MAC: Mines and Communities

Mayor vows to stop Lafayette mining

Published by MAC on 2005-11-23

Mayor vows to stop Lafayette mining

23rd November 2005

By Blanche S. Rivera. Inquirer News Service - http://news.inq7.net/regions/index.php?index=1&story_id=57423

PROMISES UNKEPT have pushed the pro-mining mayor of Rapu-Rapu Island, site of the P1.4-billion Rapu-Rapu Polymetallic Project and recently, two mine spills, to seek Malacañang's intervention in closing down the foreign-funded mining project.

Rapu-Rapu Mayor Dick Galicia signed on Monday a municipal resolution asking President Macapagal-Arroyo and the Department of Environment and Natural Resources to revoke the environmental copliance certificate issued to Lafayette Philippines Inc.

Galicia said Lafayette had deliberately fooled the people of Rapu-Rapu when it assured them the firm would use the best technology to ensure the protection of the fragile ecosystem of the 5,000-hectare island.

Lafayette also secured tax exemptions, contrary to a promise it had given the municipal government that the mining firm's taxes would give Rapu-Rapu enough revenues to turn it from a fourth class to a first class municipality.

"I used to be pro-Lafayette, but because of what happened to us, I'm going to stand up against it. We will find a way to get them out of the island," Galicia told the Inquirer during an interview in Quezon City Monday.

Galicia said Rapu-Rapu would get only two percent of the gross earnings from the mine operations, instead of the 35 percent in corporate taxes it should have received if Lafayette had not worked to have the island proclaimed as a special economic zone.

He said Lafayette even refused to disclose how much gold it has processed or sold in its four months of operation.
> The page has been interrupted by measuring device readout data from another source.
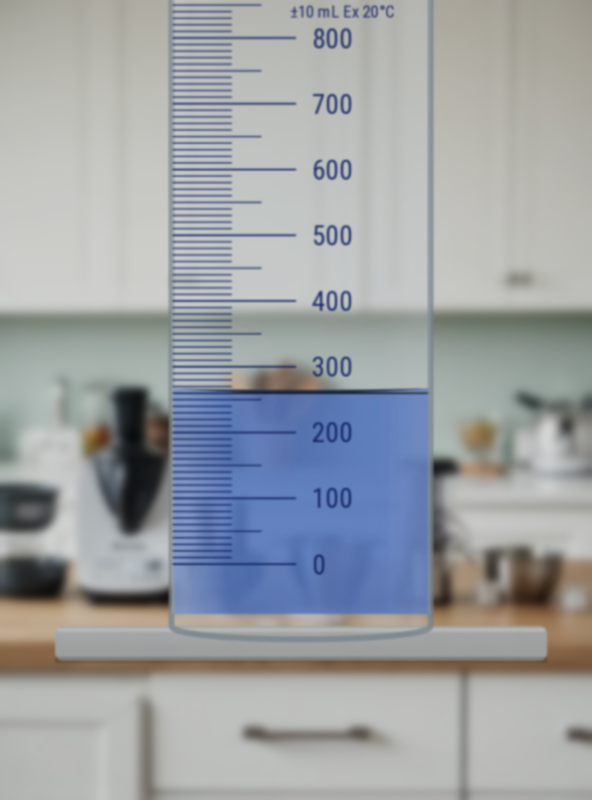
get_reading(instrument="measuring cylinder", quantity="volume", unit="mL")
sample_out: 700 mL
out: 260 mL
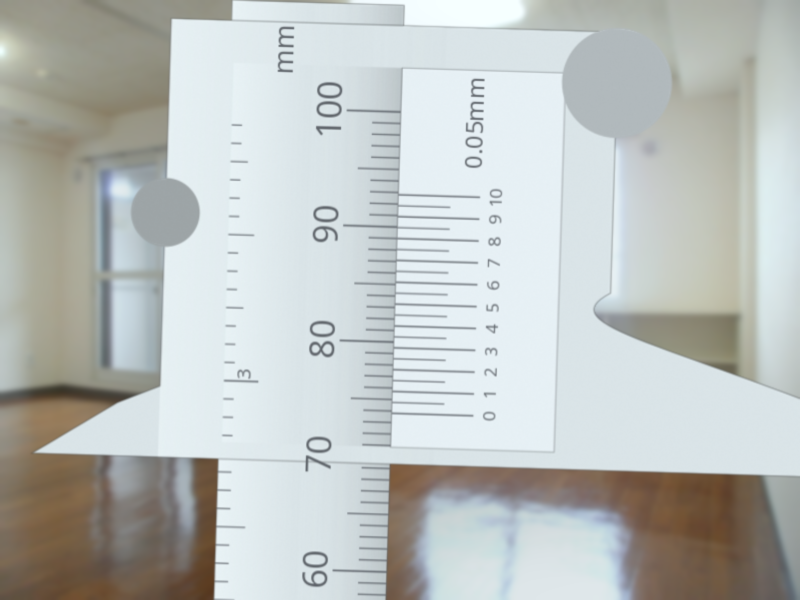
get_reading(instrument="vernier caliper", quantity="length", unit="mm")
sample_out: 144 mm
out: 73.8 mm
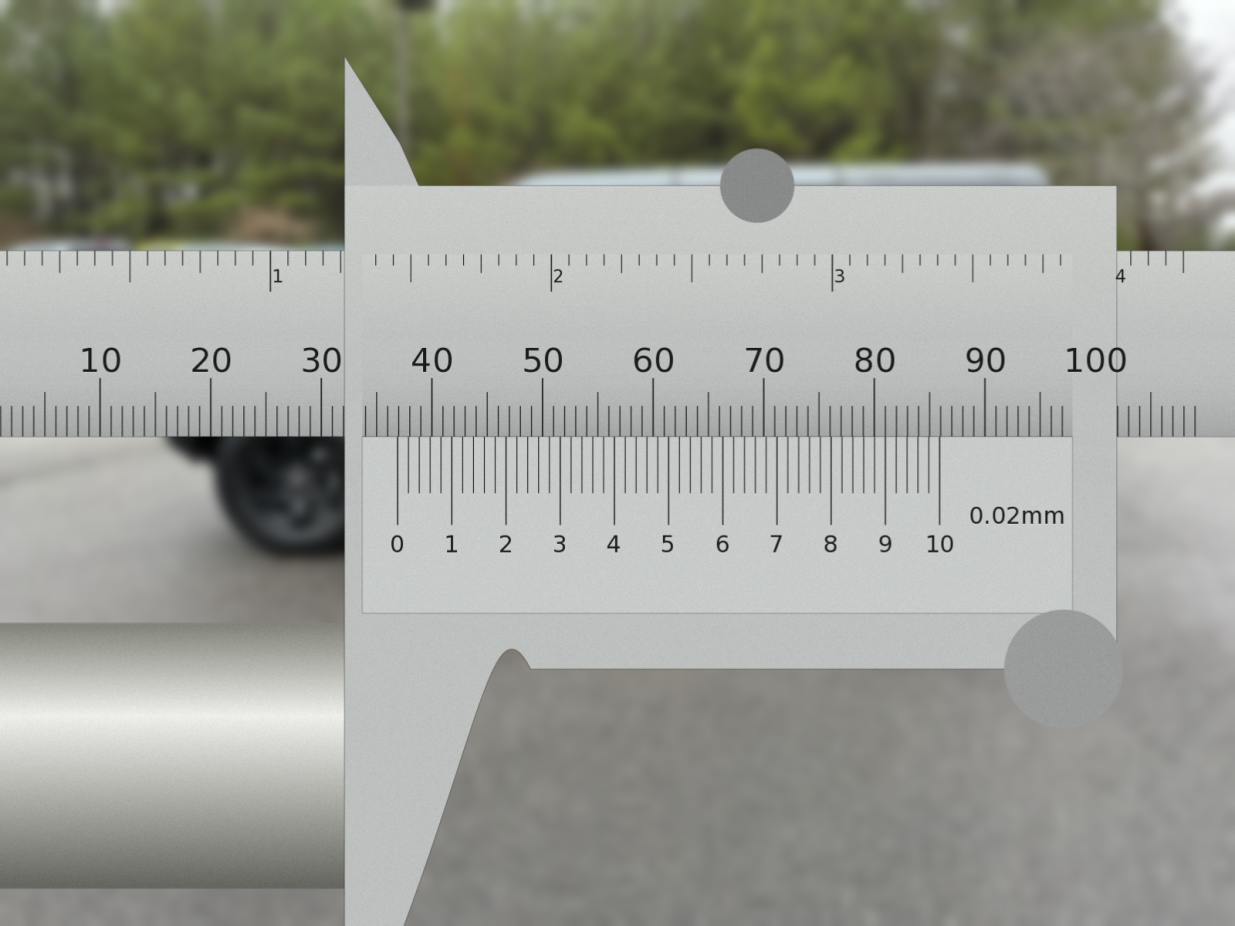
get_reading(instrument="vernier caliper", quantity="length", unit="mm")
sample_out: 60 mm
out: 36.9 mm
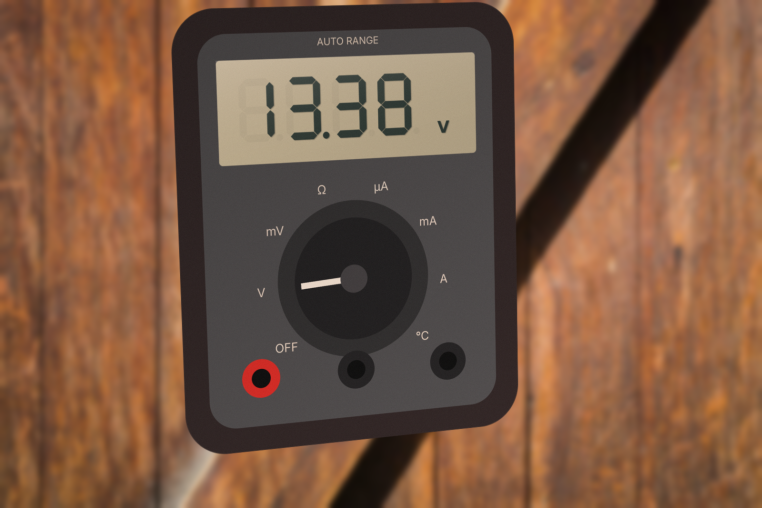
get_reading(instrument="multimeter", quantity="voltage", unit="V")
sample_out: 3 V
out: 13.38 V
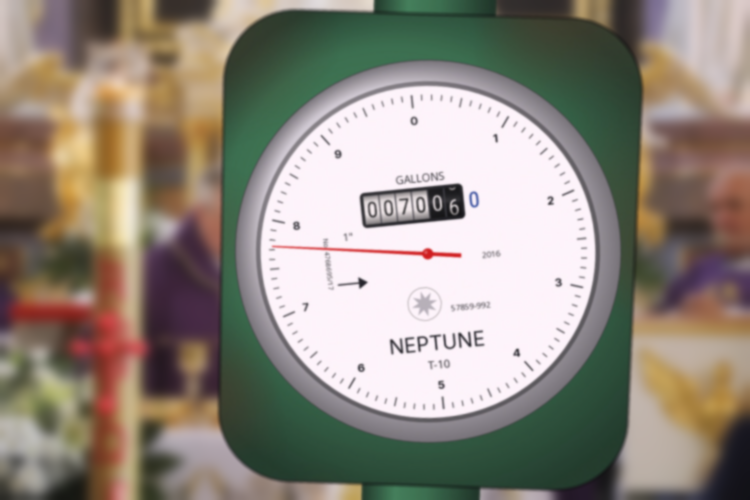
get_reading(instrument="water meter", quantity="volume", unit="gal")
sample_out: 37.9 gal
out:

Galicia had summoned an accountant of the mining firm who said she did not know the figures.

"When I saw the mine spills, I knew we would get nothing out of this (project)," Galicia said.

The municipal council's resolution expressed "disgust over the anomalous and irregular manner" by which Lafayette accomplished the proclamation of the island as an eco-zone, allowing it be tax-exempt for at least five years.

The resolution would be submitted to the President, the Supreme Court, the Department of Justice, the DENR, Philippine Economic Zone Authority, and senators.

Rodel Batocabe, president of the Cagraray Environmental Protection and Development Foundation, said Lafayette, a subsidiary of Australian mining giant Lafayette Mining Ltd., was giving Australian mining firms a bad reputation because of what it had done in Rapu-Rapu.